Return every line from all of the entries below, unchanged and in the same order.

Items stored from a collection
#####
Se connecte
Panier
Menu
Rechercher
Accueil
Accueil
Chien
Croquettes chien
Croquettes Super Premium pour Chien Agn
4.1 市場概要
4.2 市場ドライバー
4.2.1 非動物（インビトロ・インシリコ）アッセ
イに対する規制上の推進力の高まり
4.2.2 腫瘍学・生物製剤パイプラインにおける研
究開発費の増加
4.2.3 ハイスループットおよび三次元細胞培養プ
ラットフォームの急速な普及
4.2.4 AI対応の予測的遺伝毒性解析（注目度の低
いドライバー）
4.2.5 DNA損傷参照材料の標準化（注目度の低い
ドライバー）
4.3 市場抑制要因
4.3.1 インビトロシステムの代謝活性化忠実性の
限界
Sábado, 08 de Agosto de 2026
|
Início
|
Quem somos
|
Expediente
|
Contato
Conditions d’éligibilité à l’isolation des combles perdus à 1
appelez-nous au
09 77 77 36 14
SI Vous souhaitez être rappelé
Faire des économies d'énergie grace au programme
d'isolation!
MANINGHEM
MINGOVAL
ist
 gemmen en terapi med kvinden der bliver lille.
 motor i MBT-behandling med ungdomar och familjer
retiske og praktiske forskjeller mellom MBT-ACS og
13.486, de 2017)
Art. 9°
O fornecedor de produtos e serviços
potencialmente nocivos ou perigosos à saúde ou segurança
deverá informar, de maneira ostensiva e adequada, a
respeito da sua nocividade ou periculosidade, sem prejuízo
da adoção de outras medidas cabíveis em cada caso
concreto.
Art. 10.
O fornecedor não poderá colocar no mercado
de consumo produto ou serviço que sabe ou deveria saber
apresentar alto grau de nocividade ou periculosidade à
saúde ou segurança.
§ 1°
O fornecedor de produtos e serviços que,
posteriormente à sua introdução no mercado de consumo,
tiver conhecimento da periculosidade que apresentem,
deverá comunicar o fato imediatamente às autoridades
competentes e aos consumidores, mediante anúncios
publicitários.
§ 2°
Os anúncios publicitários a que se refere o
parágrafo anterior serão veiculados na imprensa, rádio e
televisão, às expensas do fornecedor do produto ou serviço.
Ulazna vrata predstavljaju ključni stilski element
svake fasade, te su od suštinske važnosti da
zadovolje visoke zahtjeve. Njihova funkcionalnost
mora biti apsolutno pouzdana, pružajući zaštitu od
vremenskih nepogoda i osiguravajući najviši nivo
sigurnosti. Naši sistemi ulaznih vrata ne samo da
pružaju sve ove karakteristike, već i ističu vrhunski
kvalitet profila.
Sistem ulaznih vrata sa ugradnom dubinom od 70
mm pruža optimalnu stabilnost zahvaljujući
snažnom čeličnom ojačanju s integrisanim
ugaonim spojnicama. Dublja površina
#####
[FINAL ANSWER]:
Se connecte
Panier
Menu
Rechercher
Accueil
Accueil
Chien
Croquettes chien
Croquettes Super Premium pour Chien Agn
4.1 市場概要
4.2 市場ドライバー
4.2.1 非動物（インビトロ・インシリコ）アッセ
イに対する規制上の推進力の高まり
4.2.2 腫瘍学・生物製剤パイプラインにおける研
究開発費の増加
4.2.3 ハイスループットおよび三次元細胞培養プ
ラットフォームの急速な普及
4.2.4 AI対応の予測的遺伝毒性解析（注目度の低
いドライバー）
4.2.5 DNA損傷参照材料の標準化（注目度の低い
ドライバー）
4.3 市場抑制要因
4.3.1 インビトロシステムの代謝活性化忠実性の
限界
Sábado, 08 de Agosto de 2026
|
Início
|
Quem somos
|
Expediente
|
Contato
Conditions d’éligibilité à l’isolation des combles perdus à 1
appelez-nous au
09 77 77 36 14
SI Vous souhaitez être rappelé
Faire des économies d'énergie grace au programme
d'isolation!
MANINGHEM
MINGOVAL
ist
 gemmen en terapi med kvinden der bliver lille.
 motor i MBT-behandling med ungdomar och familjer
retiske og praktiske forskjeller mellom MBT-ACS og
13.486, de 2017)
Art. 9°
O fornecedor de produtos e serviços
potencialmente nocivos ou perigosos à saúde ou segurança
deverá informar, de maneira ostensiva e adequada, a
respeito da sua nocividade ou periculosidade, sem prejuízo
da adoção de outras medidas cabíveis em cada caso
concreto.
Art. 10.
O fornecedor não poderá colocar no mercado
de consumo produto ou serviço que sabe ou deveria saber
apresentar alto grau de nocividade ou periculosidade à
saúde ou segurança.
§ 1°
O fornecedor de produtos e serviços que,
posteriormente à sua introdução no mercado de consumo,
tiver conhecimento da periculosidade que apresentem,
deverá comunicar o fato imediatamente às autoridades
competentes e aos consumidores, mediante anúncios
publicitários.
§ 2°
Os anúncios publicitários a que se refere o
parágrafo anterior serão veiculados na imprensa, rádio e
televisão, às expensas do fornecedor do produto ou serviço.
Ulazna vrata predstavljaju ključni stilski element
svake fasade, te su od suštinske važnosti da
zadovolje visoke zahtjeve. Njihova funkcionalnost
mora biti apsolutno pouzdana, pružajući zaštitu od
vremenskih nepogoda i osiguravajući najviši nivo
sigurnosti. Naši sistemi ulaznih vrata ne samo da
pružaju sve ove karakteristike, već i ističu vrhunski
kvalitet profila.
Sistem ulaznih vrata sa ugradnom dubinom od 70
mm pruža optimalnu stabilnost zahvaljujući
snažnom čeličnom ojačanju s integrisanim
ugaonim spojnicama. Dublja površina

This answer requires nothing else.